--- DATA LISTING Enclosed Below ---

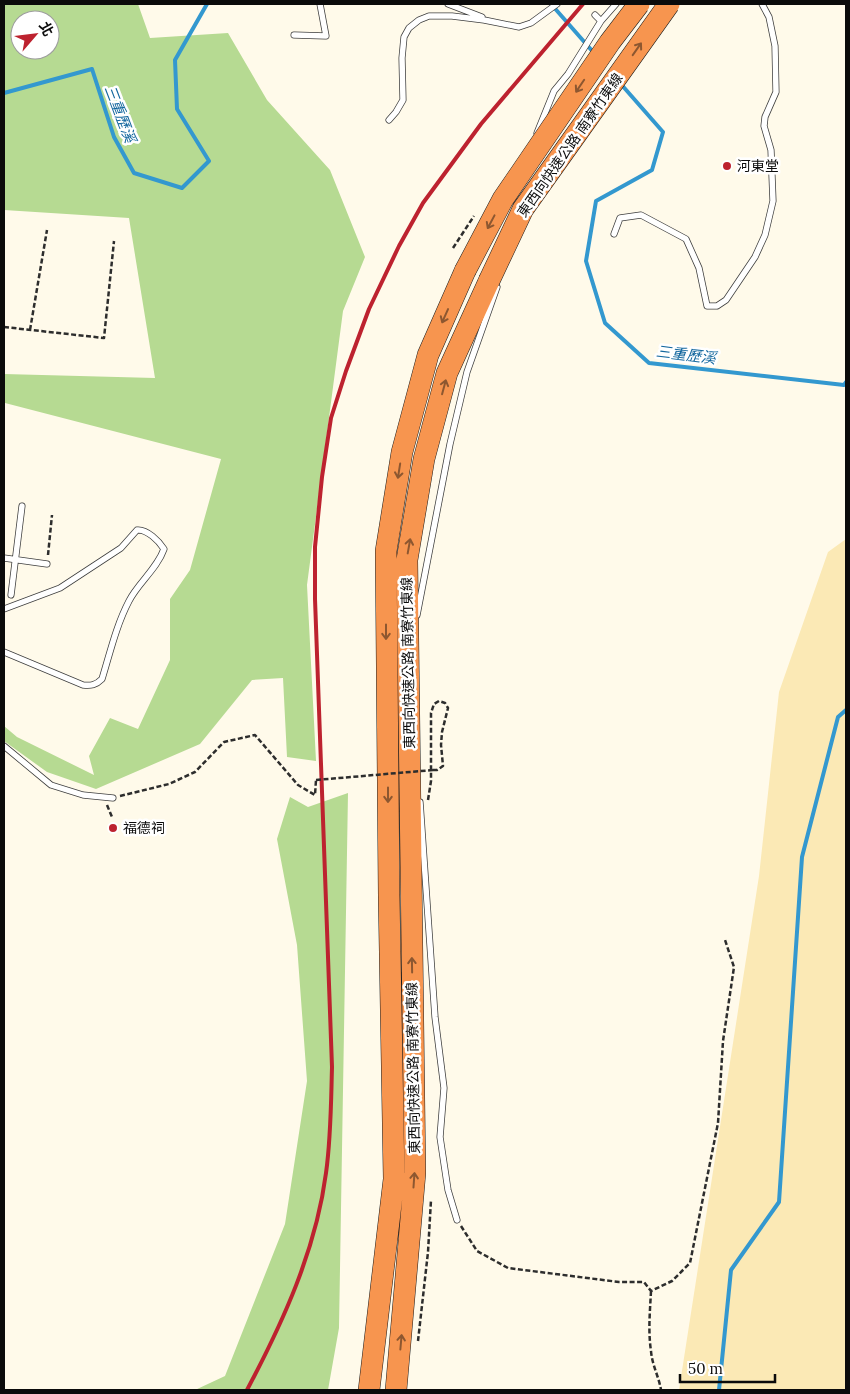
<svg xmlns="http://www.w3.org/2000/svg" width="850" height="1394" viewBox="0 0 850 1394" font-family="Lora,'Noto Sans TC',serif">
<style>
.forest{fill:#b6da92;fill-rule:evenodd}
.sand{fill:#fbe9b5}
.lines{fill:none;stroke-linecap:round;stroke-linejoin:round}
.stream{stroke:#3398cf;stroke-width:4}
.lane-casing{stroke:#3e3e3e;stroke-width:7}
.highway-casing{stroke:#1c1c1c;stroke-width:22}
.path{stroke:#2d2d2d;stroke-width:2.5;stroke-dasharray:5 2.5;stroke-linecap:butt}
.lane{stroke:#fff;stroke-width:5.5}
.highway{stroke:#f7954f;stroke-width:21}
.rail{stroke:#bd222f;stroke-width:4}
.highway-bridge-casing{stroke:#1c1c1c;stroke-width:22;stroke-linecap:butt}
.path-bridge{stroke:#2d2d2d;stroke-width:2.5;stroke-dasharray:5 2.5;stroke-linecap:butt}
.highway-bridge{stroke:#f7954f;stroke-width:21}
.oneway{stroke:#8d5730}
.poi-dot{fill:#bd222f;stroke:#fff;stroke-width:2}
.labels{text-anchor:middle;stroke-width:5;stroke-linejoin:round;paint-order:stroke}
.street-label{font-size:14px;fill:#0b0b0b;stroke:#fff}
.poi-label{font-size:14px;fill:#0b0b0b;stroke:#fff;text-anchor:start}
.water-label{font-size:15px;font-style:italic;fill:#13679e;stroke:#fff}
</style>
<rect width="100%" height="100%" fill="#fffaea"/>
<path class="forest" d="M 4,4 L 138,4 L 150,38 L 228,33 L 267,100 L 330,170 L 365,257 L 343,311 L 307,585 L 316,761 L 287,757 L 283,678 L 252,680 L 200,744 L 96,789 L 47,772 L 4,741 L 4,726 L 17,737 L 94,775 L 89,756 L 110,718 L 138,729 L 170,660 L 170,599 L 190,570 L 221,459 L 5,403 L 4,374 L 155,378 L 129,218 L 4,210 ZM 20,20 L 50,20 L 50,50 L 20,50 Z
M 348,793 L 339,1328 L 328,1390 L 195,1390 L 225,1376 L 285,1224 L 307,1081 L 297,945 L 277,839 L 290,797 L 308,807 Z"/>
<path class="sand" d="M 846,539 L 846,1390 L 679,1390 L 759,876 L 779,692 L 828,552 Z"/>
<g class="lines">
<path class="stream" d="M 551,4 L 594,53
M 620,83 L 663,132 L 652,170 L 596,201 L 586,261 L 605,323 L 649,363 L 844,385 L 846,382
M 4,93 L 92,69 L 114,137 L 134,173 L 182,188 L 209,161 L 177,109 L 175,60 L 207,4
M 719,1390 L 731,1270 L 779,1202 L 802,857 L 838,717 L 846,710"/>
<g class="lane-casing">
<path id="lane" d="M 448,4 L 482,17
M 595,15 L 601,21
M 294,35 L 326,36 L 320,4
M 389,120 L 396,112 L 403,100 L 402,58 L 404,37 L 409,28 L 419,20 L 429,16 L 452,16 L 484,20 L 519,27 L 531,23 L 557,4
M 537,133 L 554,91 L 568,74 L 601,21 L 616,4
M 614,234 L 620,218 L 641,215 L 686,239 L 699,268 L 707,306 L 717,306 L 726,300 L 755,257 L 765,235 L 773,201 L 771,150 L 764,126 L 765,117 L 776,92 L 775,46 L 769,17 L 762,4
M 4,558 L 47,564
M 11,595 L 22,506
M 4,609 L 60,588 L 121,548 L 137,530 C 147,529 159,541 164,549 C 157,569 138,583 129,601 C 116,626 110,653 102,679 C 96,685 91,686 83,685 L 4,652
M 417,615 L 450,444 L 467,372 L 497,287
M 4,746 L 51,785 L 83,795 L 113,798
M 420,802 L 435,1017 L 444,1088 L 440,1137 L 448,1190 L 457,1220"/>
</g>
<g class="highway-casing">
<path id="highway" d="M 369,1390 L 394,1179 L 389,896 L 386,551 L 402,452 L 428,355 L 465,271
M 396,1390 L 415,1173 L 407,560 L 424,459 L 447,373 L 489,281"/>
</g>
<path class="path" d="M 453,248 L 474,216
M 4,327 L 104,338 L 114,241
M 30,330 L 47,230
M 48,555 L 52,515
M 120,796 L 169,784 L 195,772 L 224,742 L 255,735 L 298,785 L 315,795 L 316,780
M 428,800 L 431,781 L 431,713 L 434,704 L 439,701 L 445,703 L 448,708 L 442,732 L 441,745 L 443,766 L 437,770 L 433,770
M 107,805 L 112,817
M 461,1226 L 477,1251 L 508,1268 L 619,1282 L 644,1282 L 651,1291 L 672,1281 L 690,1263 L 718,1123 L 723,1041 L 734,967 L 725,940
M 651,1291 C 650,1311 648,1331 651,1351 C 652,1365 659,1377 661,1390
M 418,1341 L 428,1252 L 431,1200"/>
<use href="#lane" class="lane"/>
<use href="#highway" class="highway"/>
<path class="rail" d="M 247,1390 C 283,1322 316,1250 326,1173 C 331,1138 331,1102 332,1067 L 315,599 L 315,547 L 322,477 L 331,418 L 346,371 L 369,309 L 399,246 L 423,203 L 481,124 L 583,4"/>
<g class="highway-bridge-casing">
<path id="highway-bridge" d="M 465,271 L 503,199 L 610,42 L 639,4
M 489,281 L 523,209 L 669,4"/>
</g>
<path class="path-bridge" d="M 316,780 L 433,770"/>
<use href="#highway-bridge" class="highway-bridge"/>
</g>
<defs><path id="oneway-shaft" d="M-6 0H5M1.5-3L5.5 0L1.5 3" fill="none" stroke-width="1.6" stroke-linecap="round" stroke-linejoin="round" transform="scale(1.25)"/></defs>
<g class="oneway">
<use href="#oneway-shaft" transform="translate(637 49) rotate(-55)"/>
<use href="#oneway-shaft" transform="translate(580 86) rotate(124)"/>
<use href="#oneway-shaft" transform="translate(491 222) rotate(118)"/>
<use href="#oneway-shaft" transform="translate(445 316) rotate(114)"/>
<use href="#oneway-shaft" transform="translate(444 387) rotate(-75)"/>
<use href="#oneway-shaft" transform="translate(399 471) rotate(99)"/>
<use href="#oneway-shaft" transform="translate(409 546) rotate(-80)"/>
<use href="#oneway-shaft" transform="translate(386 632) rotate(90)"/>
<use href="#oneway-shaft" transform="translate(388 795) rotate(90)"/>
<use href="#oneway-shaft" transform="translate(412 965) rotate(-91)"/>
<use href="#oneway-shaft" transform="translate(414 1180) rotate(-86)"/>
<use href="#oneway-shaft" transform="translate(401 1342) rotate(-85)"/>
</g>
<g class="poi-dot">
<circle cx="727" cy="166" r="5"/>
<circle cx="113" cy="828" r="5"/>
</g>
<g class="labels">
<g class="street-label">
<text transform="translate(570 145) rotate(-55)" y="5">東西向快速公路 南寮竹東線</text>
<text transform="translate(408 663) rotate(-91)" y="5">東西向快速公路 南寮竹東線</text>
<text transform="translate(413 1068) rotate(-91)" y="5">東西向快速公路 南寮竹東線</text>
</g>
<g class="poi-label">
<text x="737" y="171">河東堂</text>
<text x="123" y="833">福德祠</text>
</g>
<g class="water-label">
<text transform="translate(120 114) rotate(69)" y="5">三重歷溪</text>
<text transform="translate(686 355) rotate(7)" y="5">三重歷溪</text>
</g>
</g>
<rect width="850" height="1394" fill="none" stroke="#0b0b0b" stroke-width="10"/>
<g transform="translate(35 35) rotate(62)"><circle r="24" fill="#ffffff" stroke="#9d9d9d"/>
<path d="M0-4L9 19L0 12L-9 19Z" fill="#bd222f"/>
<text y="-8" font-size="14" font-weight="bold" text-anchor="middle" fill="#0b0b0b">北</text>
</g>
<path d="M680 1374v8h95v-8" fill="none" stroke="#0b0b0b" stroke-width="2.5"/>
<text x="688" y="1374" font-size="15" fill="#0b0b0b" stroke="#ffffff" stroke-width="4" paint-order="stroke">50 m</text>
</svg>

--- End of Enclosed DATA LISTING ---

TASK OBJECTIVE —
Only lines holding the word "labels" are wanted; copy each one from the listing.

RESULT OF THE EXERCISE —
.labels{text-anchor:middle;stroke-width:5;stroke-linejoin:round;paint-order:stroke}
<g class="labels">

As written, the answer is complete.